Saturday, October 27, 2012

Have You Discovered This Yet?



The Free To Use group on Flickr.  The above is from Becky F.  'Nough said. 



Saturday, October 13, 2012

The Amazing Kickstarter


Ok, so it's my son's graphic novel and clothing line design. But other than sheer maternal pride, why have I been showing this to my students?  Here is the link to the actual page.

1. Culture. They are sooooo lucky to have crowd investing (and the internet) available to them when they have a  fantastic creative business idea. (If only this had been around when I was in my 20s...)  Students need to be able to compare their culture to those of the past in order to appreciate it and to see what could come in the future. They need to understand the effect facebook, twitter, Kickstarter, etc. have on spreading ideas, and just how much they could benefit from them.

2. Careers, folks, opportunity. Are you creative? A budding entrepreneur? How are you going to be true to yourself after graduation? Explain how Kickstarter works. Show some successful examples. There is a link to the "most funded". One graphic designer designed a deck of playing cards. He asked for less than $7,000 but he already has $77,000 and is just half-way through his time on Kickstarter. Another was a sculptor who was accepted to be part of a show and wanted to raise $27,000 to cast his sculpture in bronze. His video was so moving. I wanted to help him, but I found it the day after it was over, and he succeeded. Don't let anyone tell you your idea isn't going to work.  Give it a try. Maybe it will.

3. There are many visual art examples you can show in the classroom. My son's is a graphic novel with a clothing line that creates teasers to the next edition of the novel. I have spent hours looking at others and am so amazed at how many creative, inspired, hardworking folks are out there. I think I will have students collaborate to come up with a creative business idea, video and plan on how they would promote it in addition to just placing it on Kickstarter.

4. From this video you can see a little of how a graphic novel is created. Ideas constantly recorded in skechbook, pages drawn and inked by hand (which is most of what you see on the above video), color added in Illustrator and Photoshop. Of course, the hardest part is tapping into your inspiration for the idea.

4. The marketing teacher at my school never heard of it. Things happen so fast, we need to help each other be aware of the great things out there.

5. Maybe this will give them hope that there is a career for artists.

Thank you for tolerating my maternal bragging. Check out the amazing creative people on Kickstarter, if you haven't already.


Saturday, October 6, 2012

The Student Teacher and the Paper Crane

Being a student teacher is overwhelming, I remember. I had a student teacher the first half of last year who showed great courage, innovation and was open to all I had to share.  He had a lot of enthusiasm, energy, a positive attitude, and, well...youth.  He has an MFA in painting, but of course, he had to come up with digital lessons for me.  With very little experience with photography, he came up with a lesson that was very successful.  [Note: Our dedicated classroom server crashed last year and the images are now lost in the great ether of memory. Some students were actually listening to me and backing up their work, but until I track them down or do this again, there is no example at this time.]

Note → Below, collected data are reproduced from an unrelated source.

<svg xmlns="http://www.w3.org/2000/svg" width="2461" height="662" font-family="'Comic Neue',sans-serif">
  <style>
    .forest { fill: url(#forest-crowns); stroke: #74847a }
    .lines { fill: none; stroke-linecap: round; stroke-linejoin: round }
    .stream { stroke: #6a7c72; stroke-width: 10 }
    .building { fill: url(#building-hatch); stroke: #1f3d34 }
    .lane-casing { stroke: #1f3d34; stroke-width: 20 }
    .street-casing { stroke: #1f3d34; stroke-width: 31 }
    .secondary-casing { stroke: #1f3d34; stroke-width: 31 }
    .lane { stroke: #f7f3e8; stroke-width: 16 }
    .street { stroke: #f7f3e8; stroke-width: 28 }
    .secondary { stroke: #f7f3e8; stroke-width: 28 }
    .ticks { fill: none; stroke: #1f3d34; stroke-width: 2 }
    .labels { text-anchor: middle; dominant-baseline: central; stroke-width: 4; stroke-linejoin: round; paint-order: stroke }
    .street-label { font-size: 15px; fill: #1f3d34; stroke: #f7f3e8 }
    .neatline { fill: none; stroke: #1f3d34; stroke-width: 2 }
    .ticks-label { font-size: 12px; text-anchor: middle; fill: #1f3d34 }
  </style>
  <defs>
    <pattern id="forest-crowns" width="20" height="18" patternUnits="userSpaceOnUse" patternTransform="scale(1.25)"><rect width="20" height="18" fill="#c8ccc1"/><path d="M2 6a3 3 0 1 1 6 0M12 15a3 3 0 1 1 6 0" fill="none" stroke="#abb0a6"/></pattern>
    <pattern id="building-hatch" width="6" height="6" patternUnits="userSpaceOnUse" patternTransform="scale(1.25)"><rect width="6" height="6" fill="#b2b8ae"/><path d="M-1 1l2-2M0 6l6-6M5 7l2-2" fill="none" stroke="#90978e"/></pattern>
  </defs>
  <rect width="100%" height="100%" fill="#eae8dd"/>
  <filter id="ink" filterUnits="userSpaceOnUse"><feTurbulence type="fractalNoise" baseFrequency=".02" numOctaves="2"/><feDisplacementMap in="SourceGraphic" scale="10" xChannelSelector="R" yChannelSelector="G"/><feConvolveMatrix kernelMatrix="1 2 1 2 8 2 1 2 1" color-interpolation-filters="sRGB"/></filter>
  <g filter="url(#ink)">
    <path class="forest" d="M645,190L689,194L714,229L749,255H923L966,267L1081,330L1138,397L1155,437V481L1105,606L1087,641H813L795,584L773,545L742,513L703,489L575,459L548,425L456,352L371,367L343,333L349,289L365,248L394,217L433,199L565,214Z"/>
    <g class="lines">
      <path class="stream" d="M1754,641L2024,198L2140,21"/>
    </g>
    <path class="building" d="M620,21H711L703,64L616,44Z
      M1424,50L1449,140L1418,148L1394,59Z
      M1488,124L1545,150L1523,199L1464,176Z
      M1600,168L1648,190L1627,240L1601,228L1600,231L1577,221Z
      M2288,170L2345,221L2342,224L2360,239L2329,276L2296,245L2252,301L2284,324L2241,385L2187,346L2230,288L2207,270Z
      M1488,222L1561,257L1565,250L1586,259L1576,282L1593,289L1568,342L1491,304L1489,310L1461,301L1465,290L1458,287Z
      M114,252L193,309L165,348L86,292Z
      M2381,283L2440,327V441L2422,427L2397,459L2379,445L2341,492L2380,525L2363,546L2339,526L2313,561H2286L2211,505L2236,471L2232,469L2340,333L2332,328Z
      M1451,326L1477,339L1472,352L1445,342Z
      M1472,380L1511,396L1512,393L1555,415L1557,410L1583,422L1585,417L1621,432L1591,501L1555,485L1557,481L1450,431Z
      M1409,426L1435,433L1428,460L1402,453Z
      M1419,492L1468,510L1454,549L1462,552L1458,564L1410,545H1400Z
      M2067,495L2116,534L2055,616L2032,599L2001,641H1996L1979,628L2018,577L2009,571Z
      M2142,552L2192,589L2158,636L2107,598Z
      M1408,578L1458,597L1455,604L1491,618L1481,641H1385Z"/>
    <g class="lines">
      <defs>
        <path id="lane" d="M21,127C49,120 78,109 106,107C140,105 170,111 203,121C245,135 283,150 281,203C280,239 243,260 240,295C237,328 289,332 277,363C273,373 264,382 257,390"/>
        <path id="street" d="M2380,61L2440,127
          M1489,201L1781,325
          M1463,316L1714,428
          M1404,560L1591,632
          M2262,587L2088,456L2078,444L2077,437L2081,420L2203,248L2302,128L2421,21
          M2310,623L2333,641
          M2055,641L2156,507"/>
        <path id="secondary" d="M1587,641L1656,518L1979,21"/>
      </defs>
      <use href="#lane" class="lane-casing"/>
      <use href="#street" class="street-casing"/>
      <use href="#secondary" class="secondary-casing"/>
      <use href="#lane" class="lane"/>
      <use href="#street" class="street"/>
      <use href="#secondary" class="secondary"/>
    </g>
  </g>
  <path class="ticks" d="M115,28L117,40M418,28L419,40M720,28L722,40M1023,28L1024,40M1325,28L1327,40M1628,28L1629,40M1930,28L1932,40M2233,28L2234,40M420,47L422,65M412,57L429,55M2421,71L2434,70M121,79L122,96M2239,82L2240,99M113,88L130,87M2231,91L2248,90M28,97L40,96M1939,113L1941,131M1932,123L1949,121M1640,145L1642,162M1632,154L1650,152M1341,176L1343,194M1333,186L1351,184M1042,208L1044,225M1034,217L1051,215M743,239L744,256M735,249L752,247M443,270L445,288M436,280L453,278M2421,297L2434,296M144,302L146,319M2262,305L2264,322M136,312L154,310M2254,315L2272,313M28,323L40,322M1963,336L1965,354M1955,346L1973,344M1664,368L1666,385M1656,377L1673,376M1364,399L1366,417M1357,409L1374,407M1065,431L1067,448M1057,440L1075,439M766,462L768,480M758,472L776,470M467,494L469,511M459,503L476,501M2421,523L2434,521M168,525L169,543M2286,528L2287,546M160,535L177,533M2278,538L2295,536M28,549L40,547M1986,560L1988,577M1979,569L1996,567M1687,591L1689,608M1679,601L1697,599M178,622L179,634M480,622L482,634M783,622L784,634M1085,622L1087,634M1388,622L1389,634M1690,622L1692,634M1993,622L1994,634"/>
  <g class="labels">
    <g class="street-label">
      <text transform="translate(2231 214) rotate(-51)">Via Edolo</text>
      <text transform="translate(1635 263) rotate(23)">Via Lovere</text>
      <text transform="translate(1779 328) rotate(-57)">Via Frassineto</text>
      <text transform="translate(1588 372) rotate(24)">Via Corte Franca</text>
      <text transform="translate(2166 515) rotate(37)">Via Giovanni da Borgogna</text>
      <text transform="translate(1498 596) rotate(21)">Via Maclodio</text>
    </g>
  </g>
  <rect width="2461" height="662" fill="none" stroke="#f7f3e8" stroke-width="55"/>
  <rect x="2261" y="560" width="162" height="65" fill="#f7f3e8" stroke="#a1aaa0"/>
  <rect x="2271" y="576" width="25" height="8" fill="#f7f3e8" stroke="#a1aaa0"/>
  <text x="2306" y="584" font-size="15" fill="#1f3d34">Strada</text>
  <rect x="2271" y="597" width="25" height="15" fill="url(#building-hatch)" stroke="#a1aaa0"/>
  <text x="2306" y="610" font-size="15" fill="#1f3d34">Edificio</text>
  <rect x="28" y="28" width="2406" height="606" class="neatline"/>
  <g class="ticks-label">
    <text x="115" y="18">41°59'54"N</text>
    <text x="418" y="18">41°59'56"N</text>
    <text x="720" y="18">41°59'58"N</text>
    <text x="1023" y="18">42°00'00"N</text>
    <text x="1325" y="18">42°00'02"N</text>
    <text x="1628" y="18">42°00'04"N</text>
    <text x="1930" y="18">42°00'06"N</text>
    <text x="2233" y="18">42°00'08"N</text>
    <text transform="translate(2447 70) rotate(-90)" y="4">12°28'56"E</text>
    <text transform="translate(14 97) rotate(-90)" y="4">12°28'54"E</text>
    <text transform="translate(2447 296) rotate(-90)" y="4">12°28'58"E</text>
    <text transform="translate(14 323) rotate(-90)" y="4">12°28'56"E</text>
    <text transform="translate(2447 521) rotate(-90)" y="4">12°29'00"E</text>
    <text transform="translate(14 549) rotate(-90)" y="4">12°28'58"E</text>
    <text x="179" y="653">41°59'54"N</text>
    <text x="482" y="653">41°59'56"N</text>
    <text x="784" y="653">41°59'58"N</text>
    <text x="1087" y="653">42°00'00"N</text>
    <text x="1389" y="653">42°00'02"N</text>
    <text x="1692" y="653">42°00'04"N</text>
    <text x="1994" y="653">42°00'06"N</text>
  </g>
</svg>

One of the challenges of teaching is how to add enough surprises and variety to keep the students motivated and excited, while at the same time not creating anxiety with too much to think about, and my student teacher pondered all those.

He came up with the idea of taking the students away from the computers for a little bit to make large white origami paper cranes out of the large 80# drawing paper. Origami paper cranes, the little exercise that seems to have a meaningful connection to humans, the subjects of great children's books and legends, still a subject of contemporary art.  The students got to practice their listening skills, because if you don't pay attention, the crane doesn't turn out right. And they laughed and got to know each other a lot more than just sitting at their computers.  

These paper cranes were now the subjects of their next black and white photo assignment that was simple and elegant: The paper crane must be in one of the rule of thirds power points or grid lines. You must have conscious and interesting lighting effects and shadows, with one being strong sunlight, one being soft, diffused sunlight,  and one being artificial lighting .  (Large white paper cranes make good subjects for demonstrating lighting.) And you must use interesting angles of view. 

I think giving them all a predetermined subject that was portable and cooperative created great innovation and enthusiasm and every student was successful.  This lesson idea is a keeper.